SAN JOSE, Calif. — A hacker claimed that he obtained more than 6 million LinkedIn passwords, leading the Mountain View, Calif., professional-networking service to investigate Wednesday whether its users’ information has been stolen.
A user uploaded almost 6.5 million passwords to a Russian Web forum, claiming that they were from LinkedIn; many of the passwords did include the words LinkedIn, according to media reports.

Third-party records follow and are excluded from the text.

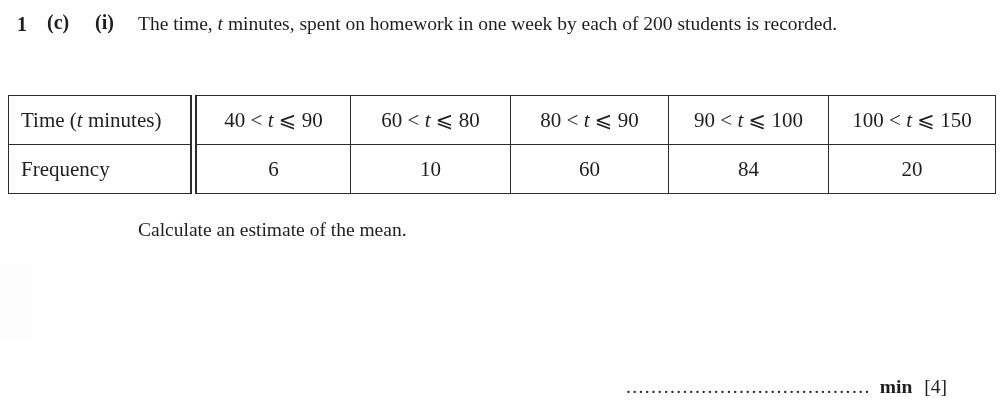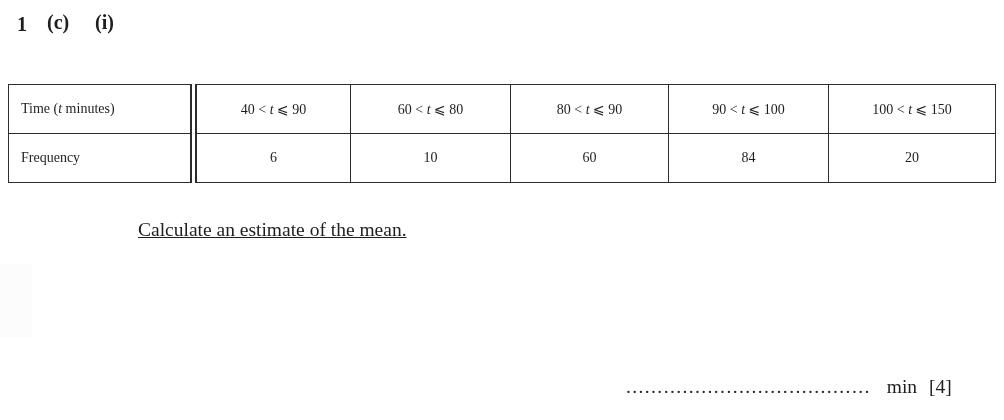--- a/index.html
+++ b/index.html
@@ -53,25 +53,25 @@
     line-height: 26px;
   }
   i.var {
     font-style: italic;
     font-family: "Liberation Serif", "DejaVu Serif", "DejaVu Sans", serif;
   }
   
   table.freq {
     position: absolute;
     left: 8px;
-    top: 84px;
+    top: 95px;
     width: 987px;
     border-collapse: collapse;
     table-layout: fixed;
-    font-size: 14px;
+    font-size: 21px;
   }
   table.freq td {
     border: 1.6px solid #2c2c2c;
     height: 48px;
     text-align: center;
     vertical-align: middle;
     padding: 0;
     overflow: hidden;
     white-space: nowrap;
   }
@@ -79,37 +79,37 @@
     text-align: left;
     padding-left: 12px;
     border-right: 7px double #2c2c2c;
   }
   
   .instruction {
     position: absolute;
     left: 138px;
     top: 219px;
     font-size: 19.5px;
-    text-decoration: underline;
   }
   
   .answer-line {
     position: absolute;
     top: 376px;
     left: 626px;
     width: 340px;
     font-size: 19.5px;
     white-space: nowrap;
   }
   .answer-line .dots {
     letter-spacing: 1.4px;
     color: #2a2a2a;
   }
   .answer-line .unit {
-    margin-left: 16px;
+    margin-left: 9px;
+    font-weight: bold;
   }
   .answer-line .marks {
     margin-left: 12px;
   }
   
   .scan-artifact {
     position: absolute;
     left: 0;
     top: 264px;
     width: 32px;
@@ -122,20 +122,21 @@
 
 <div class="page">
 
   <div class="scan-artifact"></div>
 
   <div class="q-header">
     <span class="q-num">1</span>
     <span class="q-part">(c)</span>
     <span class="q-subpart">(i)</span>
     <div class="q-text">
+      <div class="q-line"><span>The time, </span><i class="var">t</i><span> minutes, spent on homework in one week by each of 200 students is recorded.</span></div>
     </div>
   </div>
 
   <table class="freq">
     <colgroup>
       <col style="width:185px">
       <col style="width:157px">
       <col style="width:160px">
       <col style="width:158px">
       <col style="width:160px">

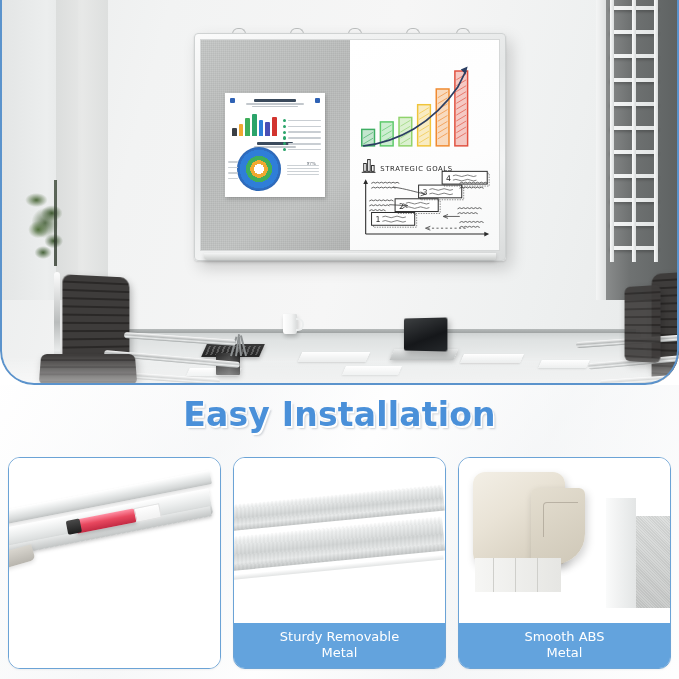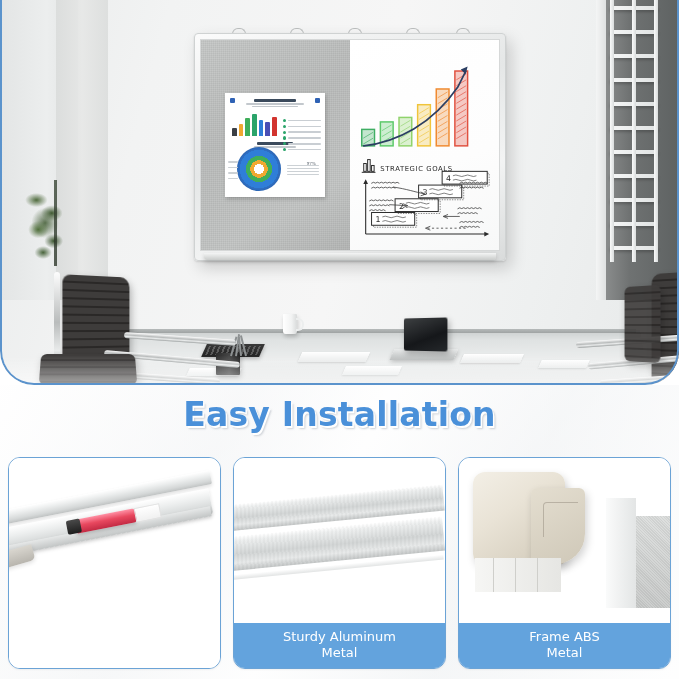--- a/index.html
+++ b/index.html
@@ -648,40 +648,40 @@
     </div>
 
     <div class="card">
       <div class="card-img">
         <div class="alu-band" style="top:38px; height:26px; transform:rotate(-5.5deg);"></div>
         <div class="alu-band" style="top:70px; height:34px; transform:rotate(-5.5deg);"></div>
         <div class="alu-band" style="top:108px; height:5px; transform:rotate(-5.5deg); background:linear-gradient(180deg,#ffffff,#e2e4e4);"></div>
       </div>
       <div class="card-label two-line">
         <span>
-          <span>Sturdy Aluminum</span><br>
+          <span>Sturdy Removable</span><br>
           <span>Metal</span>
         </span>
       </div>
     </div>
 
     <div class="card">
       <div class="card-img">
         <div class="cork-patch" style="right:0; top:58px; width:46px; height:92px;"></div>
         <div class="board-edge-strip" style="right:34px; top:40px; width:30px; height:110px;"></div>
         <div class="abs-corner" style="left:14px; top:14px; width:92px; height:92px; border-radius:12px 12px 4px 10px;"></div>
         <div class="abs-corner" style="left:72px; top:30px; width:54px; height:76px; border-radius:6px 6px 30px 4px; background:linear-gradient(150deg,#e4ded0,#cfc8b8);"></div>
         <div style="position:absolute; left:84px; top:44px; width:34px; height:34px; border:1.4px solid rgba(160,152,138,.6); border-radius:4px 0 0 0; border-right:none; border-bottom:none;"></div>
         <div style="position:absolute; left:16px; top:100px; width:86px; height:34px; background:linear-gradient(90deg,#f6f6f4,#e6e6e3); "></div>
         <div style="position:absolute; left:34px; top:100px; width:1.4px; height:34px; background:#cfcfcb;"></div>
         <div style="position:absolute; left:56px; top:100px; width:1.4px; height:34px; background:#cfcfcb;"></div>
         <div style="position:absolute; left:78px; top:100px; width:1.4px; height:34px; background:#cfcfcb;"></div>
       </div>
       <div class="card-label two-line">
         <span>
-          <span>Frame ABS</span><br>
+          <span>Smooth ABS</span><br>
           <span>Metal</span>
         </span>
       </div>
     </div>
 
   </div>
 </div>
 
 </body></html>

While the list that was uploaded to the forum did not include user names, that does not necessarily mean whomever managed to extract the passwords did not also obtain the corresponding email addresses that match those accounts.

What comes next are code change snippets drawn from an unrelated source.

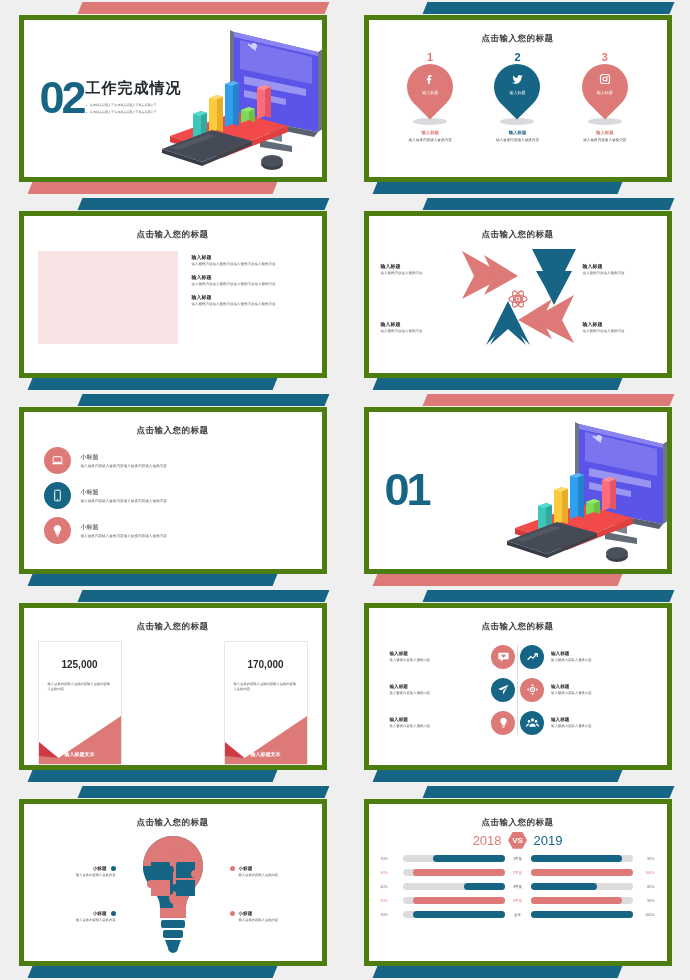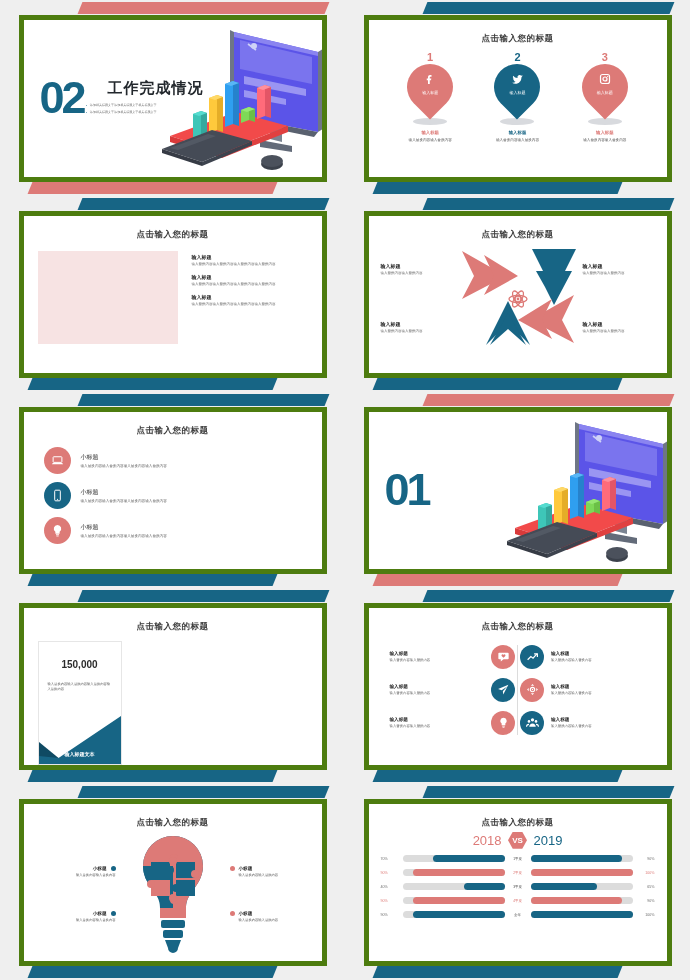--- a/index.html
+++ b/index.html
@@ -28,21 +28,21 @@
 
   .title { text-align: center; font-size: 8.5px; font-weight: bold; color: #3b3b3b;
            letter-spacing: .5px; margin-top: 13px; }
 
   
   .sec { display: flex; align-items: center; height: 100%; padding-left: 16px; }
   .secnum { font-size: 45px; font-weight: bold; color: #176585; line-height: .85;
             letter-spacing: -3px; }
   .secwrap { display: flex; align-items: flex-start; }
   .sectxt { margin-left: 2px; margin-bottom: 2px; }
-  .sechead { font-size: 15px; font-weight: bold; color: #23282d; letter-spacing: 1px; margin-left: 22px; }
+  .sechead { font-size: 15px; font-weight: bold; color: #23282d; letter-spacing: 1px; }
   .secbul { margin-top: 4px; }
   .secbul div { font-size: 3.2px; color: #6b6b6b; line-height: 1.9; white-space: nowrap;
                 transform: scale(.95); transform-origin: left; }
   .secbul div::before { content: "▪"; color: #176585; margin-right: 3px; font-size: 3px; }
 
   
   .illus { position: absolute; right: -4px; top: 4px; width: 170px; height: 160px; }
 
   
   .pins { display: flex; justify-content: space-around; margin-top: 6px; padding: 0 18px; }
@@ -474,25 +474,34 @@
     <div class="band top">
         <i class="blue"></i>
       </div>
     <div class="band bot">
         <i class="blue"></i>
       </div>
     <div class="slide">
       <div class="title">点击输入您的标题</div>
       <div class="cards">
         <div class="card">
-          <div class="cnum">150,000</div>
+          <div class="cnum">125,000</div>
           <div class="cdesc">输入替换内容输入替换内容输入替换内容输入替换内容</div>
           <svg class="cwave" viewBox="0 0 84 56" preserveAspectRatio="none">
-            <path d="M0 40 L20 50 L84 8 L84 56 L0 56 Z" fill="#176585"></path>
-            <path d="M0 34 L20 50 L0 48 Z" fill="#0f4a63"></path>
+            <path d="M0 40 L20 50 L84 8 L84 56 L0 56 Z" fill="#dd7a77"></path>
+            <path d="M0 34 L20 50 L0 48 Z" fill="#cf3b44"></path>
+          </svg>
+          <div class="clbl">输入标题文本</div>
+        </div>
+        <div class="card">
+          <div class="cnum">170,000</div>
+          <div class="cdesc">输入替换内容输入替换内容输入替换内容输入替换内容</div>
+          <svg class="cwave" viewBox="0 0 84 56" preserveAspectRatio="none">
+            <path d="M0 40 L20 50 L84 8 L84 56 L0 56 Z" fill="#dd7a77"></path>
+            <path d="M0 34 L20 50 L0 48 Z" fill="#cf3b44"></path>
           </svg>
           <div class="clbl">输入标题文本</div>
         </div>
       </div>
     </div>
   </div>
 
   <div class="cell">
     <div class="band top">
         <i class="blue"></i>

A tweet from an official LinkedIn account at about 9 a.m. EDT stated, "Our team is currently looking into reports of stolen passwords. Stay tuned for more." Nearly two hours later, another tweet said that LinkedIn had not been able to confirm a security breach, though the investigation was continuing.
The uploaded passwords are encrypted, and the hacker who uploaded them was reportedly seeking assistance in unlocking them. But the British Web security consultant who originally detailed the posted passwords said an investigation showed the passwords to be legitimate, and suggested that LinkedIn customers change their passwords immediately.
The consultant, Graham Cluley of web security company Sophos, wrote in his original blog post that "although the data which has been released so far does not include associated email addresses, it is reasonable to assume that such information may be in the hands of the criminals."
Some users also reported on Twitter that they had found their encrypted, or "hashed," passwords on the list.
Marcus Carey, a security researcher at Boston-based Rapid7, told Reuters he was "highly confident" that hackers had wormed their way inside LinkedIn’s network for several days, based on his analysis of the data posted on the forums.
"While LinkedIn is investigating the breach, the attackers may still have access to the system," Carey warned. "If the attackers are still entrenched in the network, then users who have already changed their passwords may have to do so a second time."
LinkedIn claimed more than 161 million users at the end of its most recent quarter, on March 31, and said at the time that two new members were signing up every second.